BEGIN Input records

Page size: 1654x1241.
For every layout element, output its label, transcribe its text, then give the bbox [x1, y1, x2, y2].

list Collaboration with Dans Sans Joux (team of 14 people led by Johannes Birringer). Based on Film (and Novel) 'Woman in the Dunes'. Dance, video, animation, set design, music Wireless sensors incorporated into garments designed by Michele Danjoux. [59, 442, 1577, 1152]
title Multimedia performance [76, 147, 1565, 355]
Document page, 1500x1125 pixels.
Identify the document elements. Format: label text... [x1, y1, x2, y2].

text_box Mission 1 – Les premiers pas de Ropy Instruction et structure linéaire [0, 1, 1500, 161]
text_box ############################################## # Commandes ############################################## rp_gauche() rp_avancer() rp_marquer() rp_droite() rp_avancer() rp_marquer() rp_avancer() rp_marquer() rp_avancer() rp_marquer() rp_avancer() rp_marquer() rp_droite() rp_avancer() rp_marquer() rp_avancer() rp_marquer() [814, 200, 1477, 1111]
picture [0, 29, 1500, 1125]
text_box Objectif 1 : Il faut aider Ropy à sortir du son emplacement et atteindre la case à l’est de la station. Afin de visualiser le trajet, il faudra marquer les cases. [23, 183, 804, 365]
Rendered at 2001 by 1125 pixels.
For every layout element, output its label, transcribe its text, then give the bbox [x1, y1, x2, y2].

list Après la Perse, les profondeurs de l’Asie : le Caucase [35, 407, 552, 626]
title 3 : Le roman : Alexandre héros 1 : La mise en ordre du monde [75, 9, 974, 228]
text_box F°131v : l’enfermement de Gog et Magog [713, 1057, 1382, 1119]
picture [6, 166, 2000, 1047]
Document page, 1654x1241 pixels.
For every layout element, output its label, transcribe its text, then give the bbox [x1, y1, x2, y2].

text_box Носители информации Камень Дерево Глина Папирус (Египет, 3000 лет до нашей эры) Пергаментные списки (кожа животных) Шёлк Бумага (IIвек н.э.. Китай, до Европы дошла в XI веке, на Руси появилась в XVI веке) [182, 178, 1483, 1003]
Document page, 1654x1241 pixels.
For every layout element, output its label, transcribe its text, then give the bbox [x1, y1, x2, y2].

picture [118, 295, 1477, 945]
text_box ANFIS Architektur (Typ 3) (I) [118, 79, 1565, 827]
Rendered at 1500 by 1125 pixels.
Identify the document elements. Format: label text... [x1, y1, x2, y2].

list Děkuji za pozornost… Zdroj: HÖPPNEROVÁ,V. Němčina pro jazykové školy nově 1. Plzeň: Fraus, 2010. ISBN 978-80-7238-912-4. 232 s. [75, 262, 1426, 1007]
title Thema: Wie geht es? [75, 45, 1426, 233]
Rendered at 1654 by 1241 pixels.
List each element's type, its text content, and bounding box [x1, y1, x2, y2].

END Input records

● Stated task
Rewrite every item above, putting "dots" wherever "pixels" occurs and changing nothing else.

● Solution for this task
Page size: 1654x1241.
For every layout element, output its label, transcribe its text, then give the bbox [x1, y1, x2, y2].

list Collaboration with Dans Sans Joux (team of 14 people led by Johannes Birringer). Based on Film (and Novel) 'Woman in the Dunes'. Dance, video, animation, set design, music Wireless sensors incorporated into garments designed by Michele Danjoux. [59, 442, 1577, 1152]
title Multimedia performance [76, 147, 1565, 355]
Document page, 1500x1125 dots.
Identify the document elements. Format: label text... [x1, y1, x2, y2].

text_box Mission 1 – Les premiers pas de Ropy Instruction et structure linéaire [0, 1, 1500, 161]
text_box ############################################## # Commandes ############################################## rp_gauche() rp_avancer() rp_marquer() rp_droite() rp_avancer() rp_marquer() rp_avancer() rp_marquer() rp_avancer() rp_marquer() rp_avancer() rp_marquer() rp_droite() rp_avancer() rp_marquer() rp_avancer() rp_marquer() [814, 200, 1477, 1111]
picture [0, 29, 1500, 1125]
text_box Objectif 1 : Il faut aider Ropy à sortir du son emplacement et atteindre la case à l’est de la station. Afin de visualiser le trajet, il faudra marquer les cases. [23, 183, 804, 365]
Rendered at 2001 by 1125 dots.
For every layout element, output its label, transcribe its text, then give the bbox [x1, y1, x2, y2].

list Après la Perse, les profondeurs de l’Asie : le Caucase [35, 407, 552, 626]
title 3 : Le roman : Alexandre héros 1 : La mise en ordre du monde [75, 9, 974, 228]
text_box F°131v : l’enfermement de Gog et Magog [713, 1057, 1382, 1119]
picture [6, 166, 2000, 1047]
Document page, 1654x1241 dots.
For every layout element, output its label, transcribe its text, then give the bbox [x1, y1, x2, y2].

text_box Носители информации Камень Дерево Глина Папирус (Египет, 3000 лет до нашей эры) Пергаментные списки (кожа животных) Шёлк Бумага (IIвек н.э.. Китай, до Европы дошла в XI веке, на Руси появилась в XVI веке) [182, 178, 1483, 1003]
Document page, 1654x1241 dots.
For every layout element, output its label, transcribe its text, then give the bbox [x1, y1, x2, y2].

picture [118, 295, 1477, 945]
text_box ANFIS Architektur (Typ 3) (I) [118, 79, 1565, 827]
Rendered at 1500 by 1125 dots.
Identify the document elements. Format: label text... [x1, y1, x2, y2].

list Děkuji za pozornost… Zdroj: HÖPPNEROVÁ,V. Němčina pro jazykové školy nově 1. Plzeň: Fraus, 2010. ISBN 978-80-7238-912-4. 232 s. [75, 262, 1426, 1007]
title Thema: Wie geht es? [75, 45, 1426, 233]
Rendered at 1654 by 1241 dots.
List each element's type, its text content, and bounding box [x1, y1, x2, y2].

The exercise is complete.